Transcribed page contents
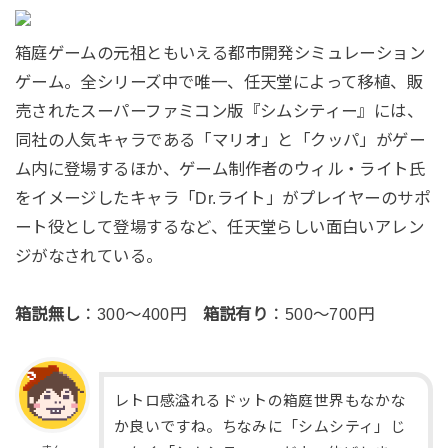
箱庭ゲームの元祖ともいえる都市開発シミュレーション
ゲーム。全シリーズ中で唯一、任天堂によって移植、販
売されたスーパーファミコン版『シムシティー』には、
同社の人気キャラである「マリオ」と「クッパ」がゲー
ム内に登場するほか、ゲーム制作者のウィル・ライト氏
をイメージしたキャラ「Dr.ライト」がプレイヤーのサポ
ート役として登場するなど、任天堂らしい面白いアレン
ジがなされている。
箱説無し
：300～400円
箱説有り
：500～700円
レトロ感溢れるドットの箱庭世界もなかな
か良いですね。ちなみに「シムシティ」じ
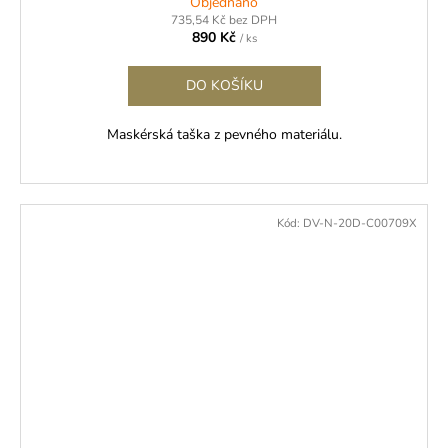
Objednáno
735,54 Kč bez DPH
890 Kč
/ ks
DO KOŠÍKU
Maskérská taška z pevného materiálu.
Kód:
DV-N-20D-C00709X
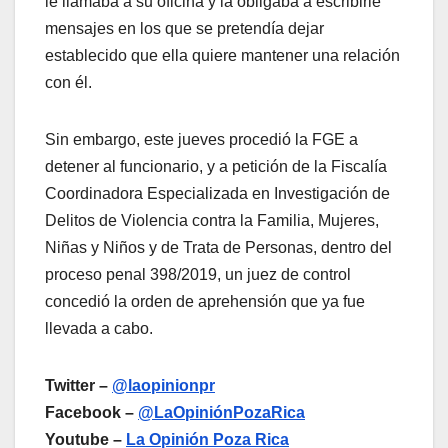
le llamaba a su oficina y la obligaba a escribirle
mensajes en los que se pretendía dejar
establecido que ella quiere mantener una relación
con él.
Sin embargo, este jueves procedió la FGE a
detener al funcionario, y a petición de la Fiscalía
Coordinadora Especializada en Investigación de
Delitos de Violencia contra la Familia, Mujeres,
Niñas y Niños y de Trata de Personas, dentro del
proceso penal 398/2019, un juez de control
concedió la orden de aprehensión que ya fue
llevada a cabo.
Twitter –
@laopinionpr
Facebook –
@LaOpiniónPozaRica
Youtube –
La Opinión Poza Rica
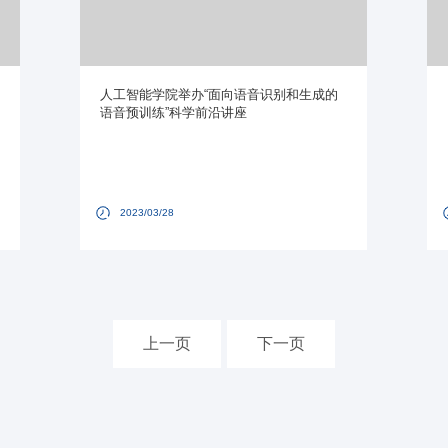
人工智能学院举办“面向语音识别和生成的
语音预训练”科学前沿讲座
2023/03/28
上一页
下一页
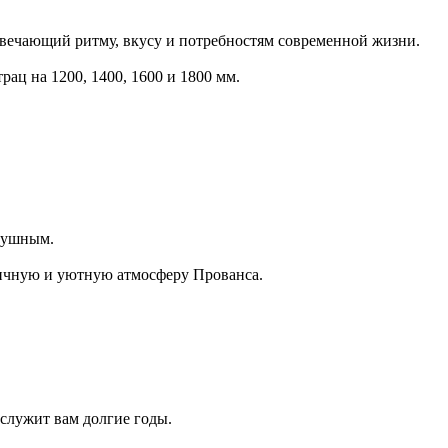
твечающий ритму, вкусу и потребностям современной жизни.
рац на 1200, 1400, 1600 и 1800 мм.
здушным.
тичную и уютную атмосферу Прованса.
служит вам долгие годы.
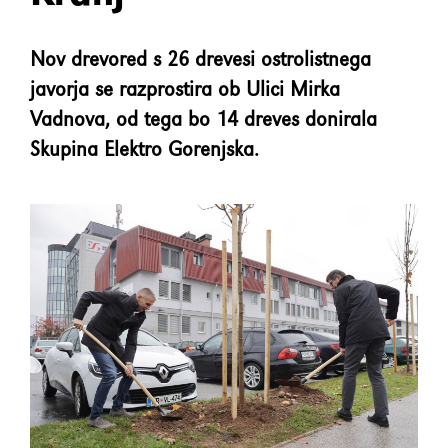
element
Nov drevored s 26 drevesi ostrolistnega
Shift+Tab
Premakne fokus na prejšnji
javorja se razprostira ob Ulici Mirka
element
Vadnova, od tega bo 14 dreves donirala
Skupina Elektro Gorenjska.
Enter
Potrdi/klikne fokusiran
element
Preslednica
Označi/odznači potrditveno
polje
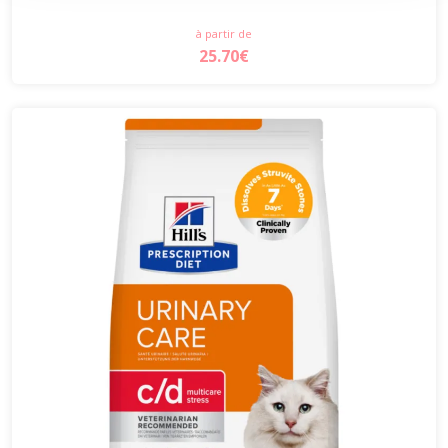
à partir de
25.70€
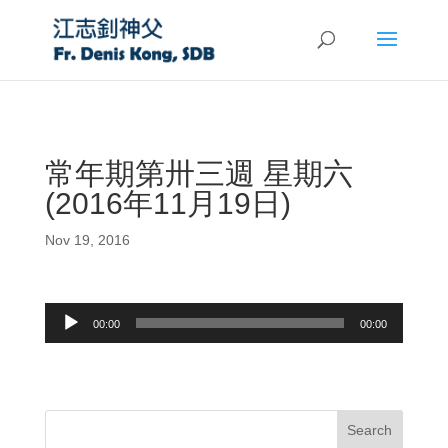
常年期第卅三週 星期六
(2016年11月19日)
Nov 19, 2016
Audio
00:00
00:00
Player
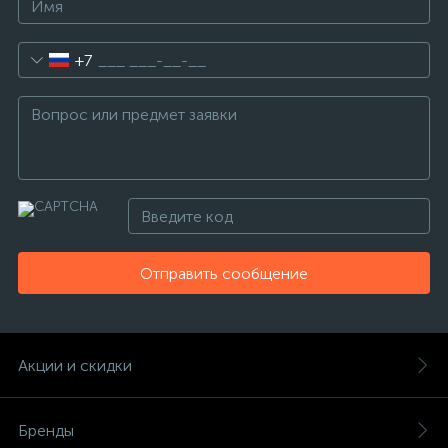
+7
Отправить сообщение
Акции и скидки
Бренды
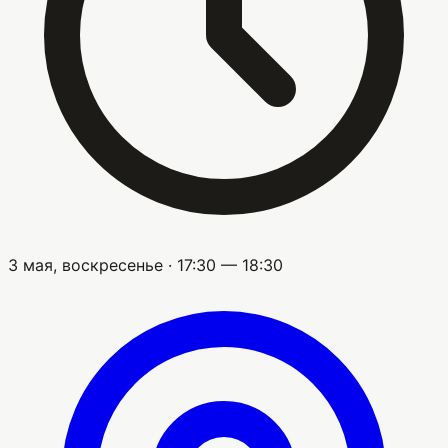
3 мая, воскресенье · 17:30 — 18:30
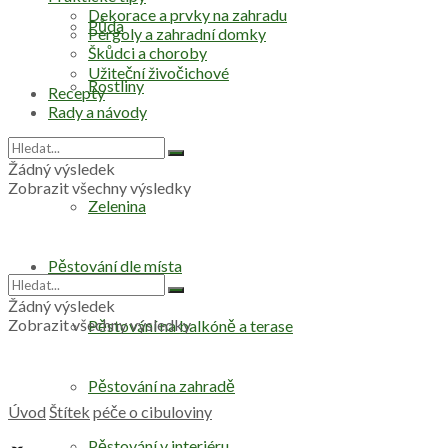
Dekorace a prvky na zahradu
Půda
Pergoly a zahradní domky
Škůdci a choroby
Užiteční živočichové
Rostliny
Recepty
Rady a návody
Stromy
Žádný výsledek
Zobrazit všechny výsledky
Zelenina
Pěstování dle místa
Žádný výsledek
Zobrazit všechny výsledky
Pěstování na balkóně a terase
Pěstování na zahradě
Úvod
Štítek
péče o cibuloviny
Pěstování v interiéru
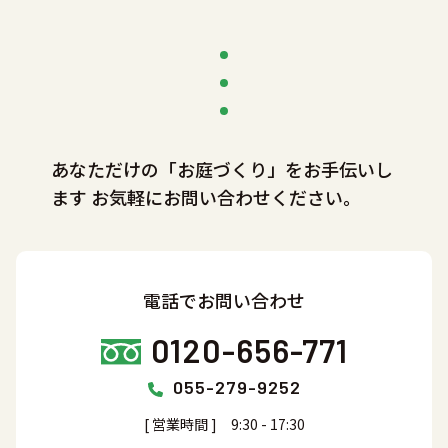
あなただけの「お庭づくり」をお手伝いし
ます
お気軽にお問い合わせください。
電話でお問い合わせ
0120-656-771
055-279-9252
[ 営業時間 ] 9:30 - 17:30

● **What you will do**: Where the word "Pěstování" shows up in a line of the records above, count that line; then give the count by itself.

● **Result of this exercise**: 4